[[ SOURCE EXTRACT open ]]

The physical sensor size is 27.03 x 14.25mm. The image circle of a lens required to shoot 12K DCI needs to be 30.56mm or larger. Interestingly enough the physical sensor size of the URSA Mini Pro 12K is identical to that of the RED Komodo.

What is important to note, is that this new Blackmagic sensor has been in the works for more than 3 years, and BRAW was developed specifically with this sensor in mind. The only reason it can do what it can is because of what Blackmagic is doing with BRAW. The two go hand in hand. They rely on each other for everything to work. There are no ProRes recording options in the URSA Mini Pro 12K, you can only record BRAW. There is a reason for this. The no cropped resolutions and high frame rate capabilities relate directly to the partially debayered way in which BRAW works. From what I can work out it may well be a case that this combination of BRAW and an RGB sensor is allowing for easier downscaling and compression. I don’t think it would be possible to offer the type of resolutions and framerates with a Bayer sensor. Yes, you could absolutely do 12K with a Bayer sensor, but the combination of resolution, framerates and no cropping may not yet be possible.

A Bayer pattern sensor has double the amount of green pixels, so for every red and blue pixel, there are twice as many green pixels. This is how Phil Holland explains it, ‘With Blackmagic’s new sensor instead of having the Bayer 2×2 grid (GRBG) it has a 6×6 grid. There are 6G, 6B, and 6R, plus 18W pixels. The W are clear or “white” pixels. This overcomes the reduced sensitivity issue of having a very small 2.2 micron pitch.’

The problem with having a very small 2.2 micron pitch sensor is that low light performance could very well be compromised, however, the new design of the sensor has something to overcome this, white pixels. The white pixels are just clear and are there to deal with the light loss of using such small photosites with tiny microlenses. The combination of 6G, 6B, 6R, and the 18W pixels helps bring the dynamic range and sensitivity back into line with a more traditional Bayer CMOS sensor.

As a comparison the RED Monstro is 5 micron pixel, the RED Komodo is a 4.4 micron pixel.

Blackmagic isn’t the first company to experiment with small 2.2 micron pitch sensors. Several companies have done it such as Canon.

[[ SOURCE EXTRACT closed ]]

**QUESTIONS ON THE MATERIAL**
1 - In the sensor text, rewrite the stretch from "The problem with" through "such as Canon.", substituting "clear pixels" for "white pixels".
2 - According to the sensor text, what size of lens image circle is required to shoot 12K DCI?
Answer from the sensor text alone.

[[ MATERIAL SUPPLIED open ]]

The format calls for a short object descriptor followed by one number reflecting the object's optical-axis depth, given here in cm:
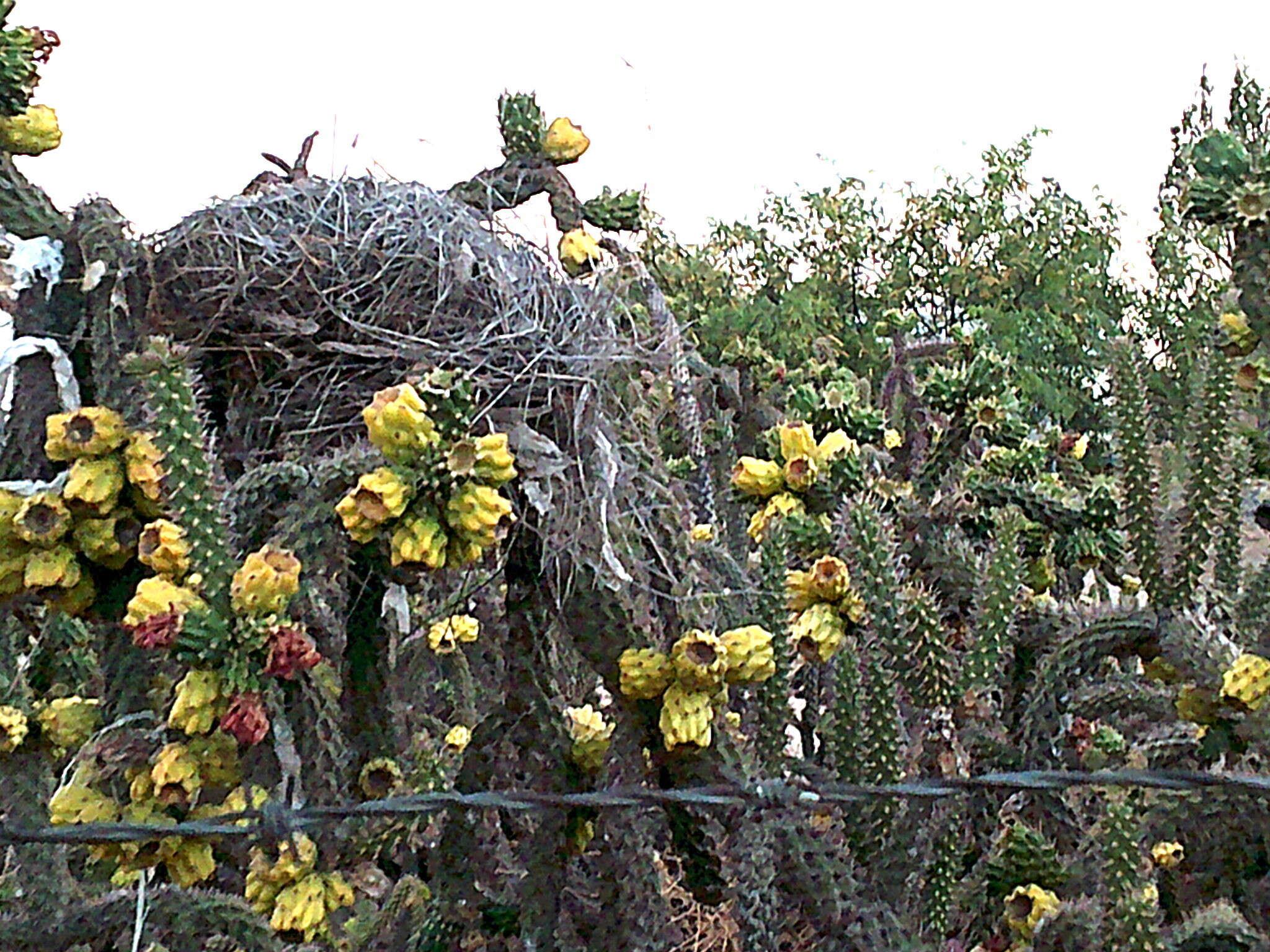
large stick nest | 160
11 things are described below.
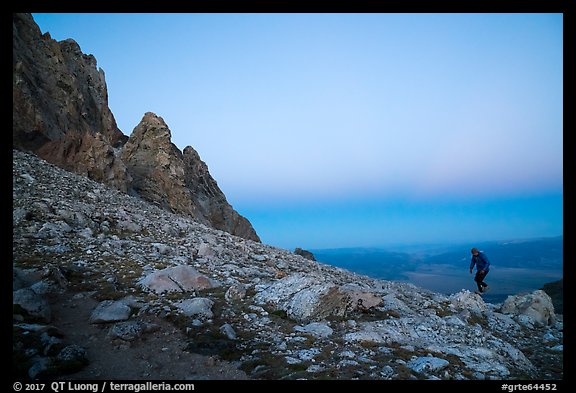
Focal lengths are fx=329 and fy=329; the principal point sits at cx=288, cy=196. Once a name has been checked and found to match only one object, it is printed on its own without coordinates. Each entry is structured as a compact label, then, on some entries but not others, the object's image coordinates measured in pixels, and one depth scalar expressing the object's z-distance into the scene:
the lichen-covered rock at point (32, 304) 8.88
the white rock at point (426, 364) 8.02
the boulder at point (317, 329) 9.75
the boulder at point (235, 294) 12.02
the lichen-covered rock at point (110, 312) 9.42
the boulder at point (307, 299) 11.08
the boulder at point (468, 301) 15.71
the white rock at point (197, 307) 10.31
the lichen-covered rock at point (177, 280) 11.95
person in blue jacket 18.42
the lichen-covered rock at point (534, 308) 15.45
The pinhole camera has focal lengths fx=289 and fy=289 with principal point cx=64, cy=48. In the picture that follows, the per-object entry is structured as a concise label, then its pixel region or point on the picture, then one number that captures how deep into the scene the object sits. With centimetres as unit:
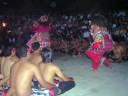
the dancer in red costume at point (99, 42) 743
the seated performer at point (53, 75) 507
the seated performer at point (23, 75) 438
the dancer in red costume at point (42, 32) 822
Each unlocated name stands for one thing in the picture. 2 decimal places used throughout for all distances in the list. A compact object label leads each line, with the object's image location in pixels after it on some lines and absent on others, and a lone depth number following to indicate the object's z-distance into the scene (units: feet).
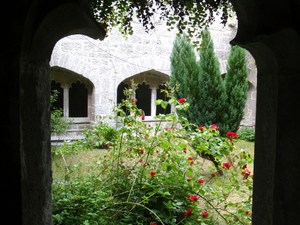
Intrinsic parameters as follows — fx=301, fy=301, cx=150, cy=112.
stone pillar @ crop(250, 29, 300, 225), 3.19
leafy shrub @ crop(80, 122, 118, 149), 11.10
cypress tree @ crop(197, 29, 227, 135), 20.51
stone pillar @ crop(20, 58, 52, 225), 2.98
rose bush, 6.12
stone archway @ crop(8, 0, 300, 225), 2.84
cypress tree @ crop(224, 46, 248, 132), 20.69
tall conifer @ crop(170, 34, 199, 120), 21.28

[[ MATERIAL SUPPLIED closed ]]

**RESPONSES**
1 -
The problem with having a very small 2.2 micron pitch sensor is that low light performance could very well be compromised, however, the new design of the sensor has something to overcome this, clear pixels. The clear pixels are just clear and are there to deal with the light loss of using such small photosites with tiny microlenses. The combination of 6G, 6B, 6R, and the 18W pixels helps bring the dynamic range and sensitivity back into line with a more traditional Bayer CMOS sensor.

As a comparison the RED Monstro is 5 micron pixel, the RED Komodo is a 4.4 micron pixel.

Blackmagic isn’t the first company to experiment with small 2.2 micron pitch sensors. Several companies have done it such as Canon.

2 - 30.56mm or larger.